BEGIN Passage shown
There is no doubt whatever in Fuller’s mind that the whole development of modern science and technology has resulted from a willingness on the part of a very few men to sail into the wind of tradition, to trust in their own intellect, and to take advantage of their natural mobility. According to Fuller, the influence of this tiny minority, the navigator-priests of pre-history who ventured into the outlaw area and returned with the new wealth that was knowledge, was always far greater than that of the kings or other rulers to whom they were officially subject, and the situation is no different today; it is modern technology, rather than political leadership, that directs the real movement of contemporary history. ‘‘Take away the energy-distributing networks and the industrial machinery from America, Russia, and all the world’s industrialized countries, and within six months over two billion swiftly and painfully deteriorating people will starve to death,’’ he has written. ‘‘Take away the politicians, all the ideologies and their professional protagonists from those same countries and leave them their present energy networks, industrial machinery, routine production, and distribution personnel, and no more humans will starve nor be afflicted in health than at present.’’
The colossal irony of our time, of course, is that the scientific knowledge that has made utopia possible has also made world suicide a distinctly plausible alternative. As Fuller once put it, ‘‘Either war is obsolete or men are.’’ The issue will be decided one way or another within the next thirty years, he believes—but not by the politicians. Much as the political leaders in Russia and America might like to divert science and technology from weaponry to livingry, they are prevented from doing so by the opposition leaders within their own systems, who would use any relaxation of the national military posture as evidence of weakness or treason. ‘‘It comes to those who discover it, all round the world, as a dismaying shock, to realize that continuation of the weapons race and of cold and hot warring are motivated only by intramural party fears of local political disasters,’’ Fuller wrote last spring. ‘‘The world’s political fate does not rest with leaders at the summit, expressing the will of world people, but with the local ambitions and fears of lower-echelon political machines, within the major weapons-possessing nations, whose vacillation is accompanied by an increasing spread of the atomic weapons-possessing nations. . . . All political machine professionals of all political states will always oppose loss of sovereignty for their own state. Solution of the impasse, if it comes at all, must clearly come from other than political initiative.’’
Fuller is sure that the solution can come only from a design revolution to be carried out by today’s students. Time after time during my stay on Bear Island, he returned to the subject of the student movement, on which he pins all his hopes for the future, and he returned to it once more in the last conversation I had with him before leaving. We had gone for a swim that morning, and were thawing out on the warm rocks and talking about automation. Fuller has a lot of thoughts about automation (which he prophesied many years ago), and he has recently published a little book called ‘‘Education Automation’’ (Southern Illinois University Press), about coming changes in the educational process, that is creating quite a stir in academic circles. The essence of his theory is that education will be the major industry of the future, for automation increasingly will make the old concept of work obsolete and everyone will spend more and more of his nonleisure time in research and reeducation to keep up with a constantly accelerating technology. ‘‘Everybody will be going back to school periodically,’’ he told me.
END Passage shown
- Task to complete
Translate this sentence from the passage about Fuller into Spanish: "We had gone for a swim that morning, and were thawing out on the warm rocks and talking about automation." Rely only on the passage about Fuller for these tasks.
BEGIN Supplied records
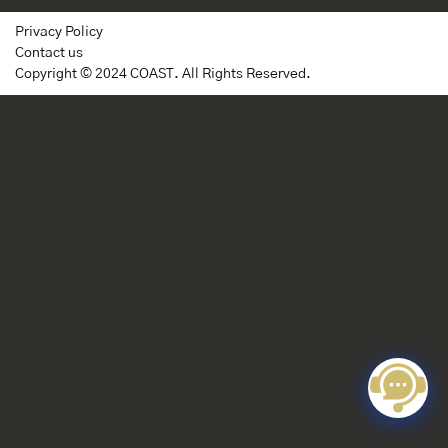
Privacy Policy
Contact us
Copyright © 2024 COAST. All Rights Reserved.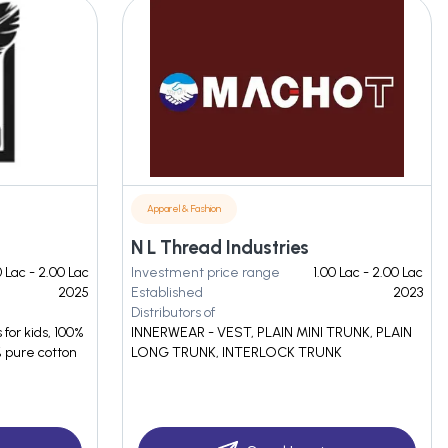
Apparel & Fashion
N L Thread Industries
0 Lac - 2.00 Lac
Investment price range
1.00 Lac - 2.00 Lac
2025
Established
2023
Distributors of
 for kids, 100%
INNERWEAR - VEST, PLAIN MINI TRUNK, PLAIN
% pure cotton
LONG TRUNK, INTERLOCK TRUNK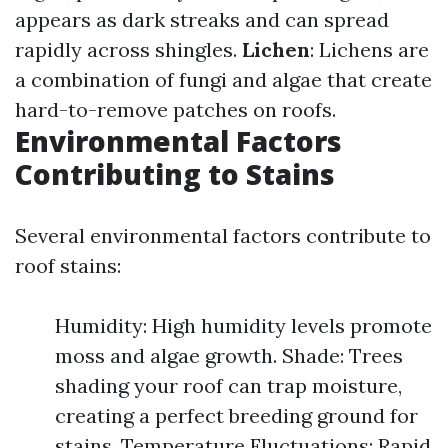
appears as dark streaks and can spread
rapidly across shingles.
Lichen
: Lichens are
a combination of fungi and algae that create
hard-to-remove patches on roofs.
Environmental Factors
Contributing to Stains
Several environmental factors contribute to
roof stains:
Humidity: High humidity levels promote
moss and algae growth. Shade: Trees
shading your roof can trap moisture,
creating a perfect breeding ground for
stains. Temperature Fluctuations: Rapid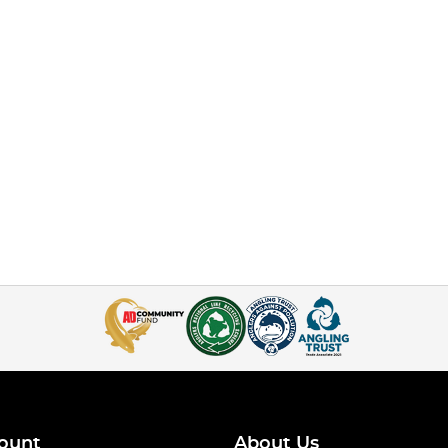
ount
About Us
END Supplied records
- Written reply
Habíamos ido a nadar esa mañana y estábamos entrando en calor sobre las rocas tibias y hablando de la automatización.